▶ SUPPLIED DATA

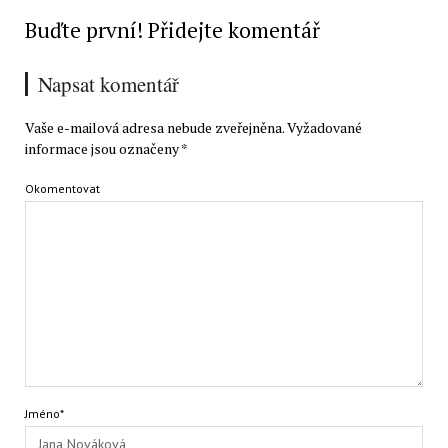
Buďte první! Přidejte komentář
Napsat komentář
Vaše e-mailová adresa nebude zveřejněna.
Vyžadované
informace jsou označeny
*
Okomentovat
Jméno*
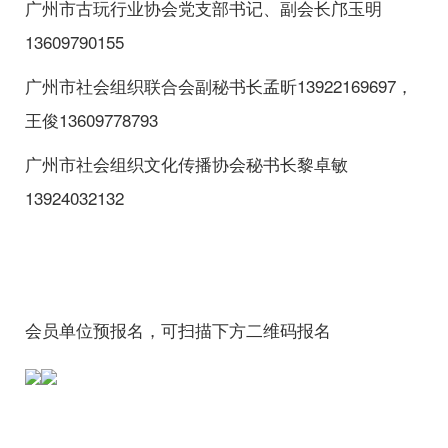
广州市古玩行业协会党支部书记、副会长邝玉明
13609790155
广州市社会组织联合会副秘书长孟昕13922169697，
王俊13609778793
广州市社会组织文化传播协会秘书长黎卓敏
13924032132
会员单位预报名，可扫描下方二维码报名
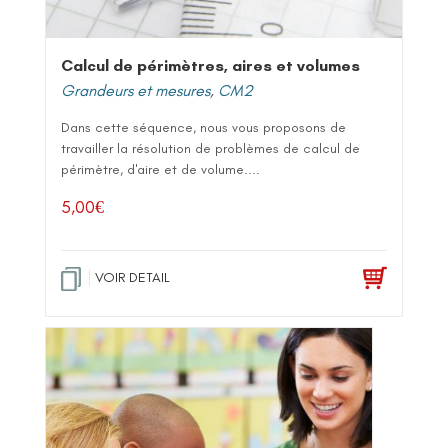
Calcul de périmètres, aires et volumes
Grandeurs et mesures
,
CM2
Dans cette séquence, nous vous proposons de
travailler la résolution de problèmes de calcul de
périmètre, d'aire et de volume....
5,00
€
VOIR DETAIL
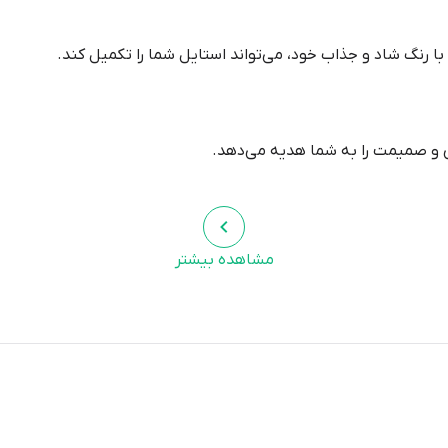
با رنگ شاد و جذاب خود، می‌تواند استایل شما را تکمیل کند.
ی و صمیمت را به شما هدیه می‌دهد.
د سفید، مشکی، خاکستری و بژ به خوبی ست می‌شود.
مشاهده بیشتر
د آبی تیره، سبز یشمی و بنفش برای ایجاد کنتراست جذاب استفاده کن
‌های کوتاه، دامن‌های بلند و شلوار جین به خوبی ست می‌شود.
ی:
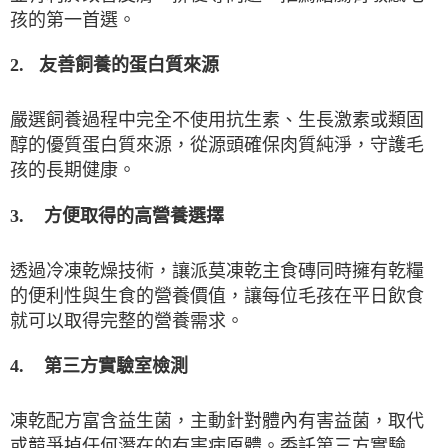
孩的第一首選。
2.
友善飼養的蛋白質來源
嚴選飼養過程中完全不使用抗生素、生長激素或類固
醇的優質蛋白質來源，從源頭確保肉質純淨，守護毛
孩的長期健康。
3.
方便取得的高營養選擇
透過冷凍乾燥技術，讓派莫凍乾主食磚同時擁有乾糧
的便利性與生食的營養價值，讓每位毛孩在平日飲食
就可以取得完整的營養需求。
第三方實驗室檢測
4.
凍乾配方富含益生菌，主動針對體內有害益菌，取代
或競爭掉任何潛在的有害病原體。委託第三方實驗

▶ PROBLEM DETAILS
Reproduce the text of all the records above word for word, leaving out the pictures.

▶ ANSWER TO THIS EXERCISE
Buďte první! Přidejte komentář
Napsat komentář
Vaše e-mailová adresa nebude zveřejněna.
Vyžadované
informace jsou označeny
*
Okomentovat
Jméno*
广州市古玩行业协会党支部书记、副会长邝玉明
13609790155
广州市社会组织联合会副秘书长孟昕13922169697，
王俊13609778793
广州市社会组织文化传播协会秘书长黎卓敏
13924032132
会员单位预报名，可扫描下方二维码报名
Calcul de périmètres, aires et volumes
Grandeurs et mesures
,
CM2
Dans cette séquence, nous vous proposons de
travailler la résolution de problèmes de calcul de
périmètre, d'aire et de volume....
5,00
€
VOIR DETAIL
با رنگ شاد و جذاب خود، می‌تواند استایل شما را تکمیل کند.
ی و صمیمت را به شما هدیه می‌دهد.
د سفید، مشکی، خاکستری و بژ به خوبی ست می‌شود.
مشاهده بیشتر
د آبی تیره، سبز یشمی و بنفش برای ایجاد کنتراست جذاب استفاده کن
‌های کوتاه، دامن‌های بلند و شلوار جین به خوبی ست می‌شود.
ی:
孩的第一首選。
2.
友善飼養的蛋白質來源
嚴選飼養過程中完全不使用抗生素、生長激素或類固
醇的優質蛋白質來源，從源頭確保肉質純淨，守護毛
孩的長期健康。
3.
方便取得的高營養選擇
透過冷凍乾燥技術，讓派莫凍乾主食磚同時擁有乾糧
的便利性與生食的營養價值，讓每位毛孩在平日飲食
就可以取得完整的營養需求。
第三方實驗室檢測
4.
凍乾配方富含益生菌，主動針對體內有害益菌，取代
或競爭掉任何潛在的有害病原體。委託第三方實驗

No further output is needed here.